Today it has been converted into a painting museum on both floors, with a permanent collection. The paintings have a clear Russian influence. There’s also a changing collection. When I visited it, the changing one was from the artist Lili Kioutchoukova, who depicts in her paintings the sordid side of Paris.

The Balabanov house

Another of the emblematic houses of the ancient area of ​​Plovdiv is that of Balabanov, which dates back to the early 1800s. Built for the rich merchant Hadji Panajot, it takes its name from the owner it had in the early twentieth century, Mr. Balabanov – also merchant.


Also freely accessible with the Plovdiv City Card, this house was built on the Bulgarian National Revival period. You can see the luxuries of the time on a second floor decorated with the original furniture, while the first floor acts as a painting and sculpture gallery.

Balabanof house.
Lower floor of the Balabanof house.
Main hall of the second floor.
Diniing room

Hindliyan’s house

A few steps from the previous house, we find another picturesque and luxurious house that competes in those criteria with that of Balabanov: the house of Stephan Hindlyan, also a rich merchant and rancher, dating from the 1830s.

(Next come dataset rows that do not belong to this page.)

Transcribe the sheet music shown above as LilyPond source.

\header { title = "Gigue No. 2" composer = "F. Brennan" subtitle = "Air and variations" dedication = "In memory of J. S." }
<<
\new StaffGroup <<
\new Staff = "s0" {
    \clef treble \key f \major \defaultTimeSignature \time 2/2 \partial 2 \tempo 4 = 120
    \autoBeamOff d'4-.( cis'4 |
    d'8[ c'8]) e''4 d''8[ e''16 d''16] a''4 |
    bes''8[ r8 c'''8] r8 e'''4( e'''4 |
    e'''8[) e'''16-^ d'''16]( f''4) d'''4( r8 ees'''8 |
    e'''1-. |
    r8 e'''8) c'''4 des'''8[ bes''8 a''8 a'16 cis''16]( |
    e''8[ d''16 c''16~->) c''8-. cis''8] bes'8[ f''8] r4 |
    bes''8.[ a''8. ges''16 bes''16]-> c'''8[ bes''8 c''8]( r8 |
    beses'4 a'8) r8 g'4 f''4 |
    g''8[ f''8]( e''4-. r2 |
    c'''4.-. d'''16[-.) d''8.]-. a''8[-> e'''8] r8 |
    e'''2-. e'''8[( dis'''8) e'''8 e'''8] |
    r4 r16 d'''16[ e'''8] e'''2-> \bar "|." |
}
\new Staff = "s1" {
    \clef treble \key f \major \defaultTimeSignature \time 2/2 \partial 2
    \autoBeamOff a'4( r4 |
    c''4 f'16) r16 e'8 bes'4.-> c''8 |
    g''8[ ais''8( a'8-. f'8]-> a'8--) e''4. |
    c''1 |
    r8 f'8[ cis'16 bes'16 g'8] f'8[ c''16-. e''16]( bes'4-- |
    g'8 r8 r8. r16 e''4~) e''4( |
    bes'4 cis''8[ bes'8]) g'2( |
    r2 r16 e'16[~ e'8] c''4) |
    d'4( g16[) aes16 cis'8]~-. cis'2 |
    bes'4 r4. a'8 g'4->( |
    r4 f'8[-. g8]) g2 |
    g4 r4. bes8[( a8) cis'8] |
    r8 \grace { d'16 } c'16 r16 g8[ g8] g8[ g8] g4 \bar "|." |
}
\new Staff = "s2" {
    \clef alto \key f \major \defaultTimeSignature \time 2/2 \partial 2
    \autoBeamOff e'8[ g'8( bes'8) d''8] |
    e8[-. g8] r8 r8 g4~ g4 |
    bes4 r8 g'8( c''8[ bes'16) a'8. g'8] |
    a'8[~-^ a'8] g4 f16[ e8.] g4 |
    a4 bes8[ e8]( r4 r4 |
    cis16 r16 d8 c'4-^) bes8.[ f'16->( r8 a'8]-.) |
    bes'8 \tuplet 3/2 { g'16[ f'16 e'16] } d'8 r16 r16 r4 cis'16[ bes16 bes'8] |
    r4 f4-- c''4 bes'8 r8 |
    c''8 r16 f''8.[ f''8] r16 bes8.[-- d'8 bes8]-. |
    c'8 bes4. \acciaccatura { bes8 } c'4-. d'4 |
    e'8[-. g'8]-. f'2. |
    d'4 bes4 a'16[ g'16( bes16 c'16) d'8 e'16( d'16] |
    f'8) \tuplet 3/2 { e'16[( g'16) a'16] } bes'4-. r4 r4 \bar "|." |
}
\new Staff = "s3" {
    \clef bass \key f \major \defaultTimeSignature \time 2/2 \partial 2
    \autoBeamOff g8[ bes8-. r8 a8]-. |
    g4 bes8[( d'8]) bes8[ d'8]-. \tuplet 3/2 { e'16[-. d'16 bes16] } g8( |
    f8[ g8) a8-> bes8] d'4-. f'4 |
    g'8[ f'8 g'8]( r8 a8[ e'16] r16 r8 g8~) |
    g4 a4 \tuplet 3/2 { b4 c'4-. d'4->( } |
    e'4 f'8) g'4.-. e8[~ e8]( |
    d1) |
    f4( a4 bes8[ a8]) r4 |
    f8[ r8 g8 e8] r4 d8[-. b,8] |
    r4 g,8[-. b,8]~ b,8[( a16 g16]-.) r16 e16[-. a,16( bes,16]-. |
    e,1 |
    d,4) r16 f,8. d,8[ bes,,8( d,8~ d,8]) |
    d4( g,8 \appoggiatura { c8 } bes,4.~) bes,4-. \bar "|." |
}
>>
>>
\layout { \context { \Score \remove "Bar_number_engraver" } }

It is perhaps the house of the architectural complex of the ancient city of Plovdiv that I liked the most. The second floor is fantastically painted in bright colors, with each room having a predominant one. The “Alafrangas” – a kind of “window” that instead of having crystals to the outside world contain a painting in the stone – are outstanding.

The green room.
Hindliyan's yellow room
Amazing ceiling decoration in the yellow room

Mr. Hindlyan definitely did not spare any expense, since he even had a rosewater fountain for giving the room a nice scent.

Rahat Trepe restaurant

After spending the afternoon walking through the old area (other things to see in the area: Philippo’s gate on the wall, the top of the hill with the ruins our appetite opened and we went to a Nice open-air restaurant on top of the hill: the Rahat Trepe (address: Doctor Stoyan Chomakov. Map).

We placed ourselves on one of the many tables on the terrace and we could watch the sunset from there while we had dinner. We ordered one of the house’s specialties, the ribs, as well as several rounds of refreshing Bulgarian beers (the brand is Kamenitza) and some Rakia (the Bulgarian Grappa) to close the night in the good atmosphere of the restaurant.

The Barbaque Ribs.

Tired and happy, we went back down to the apartment (see the first post of the series, where to sleep in Plovdiv?) To rest, since at dawn we had to continue the trip. The weekend was over.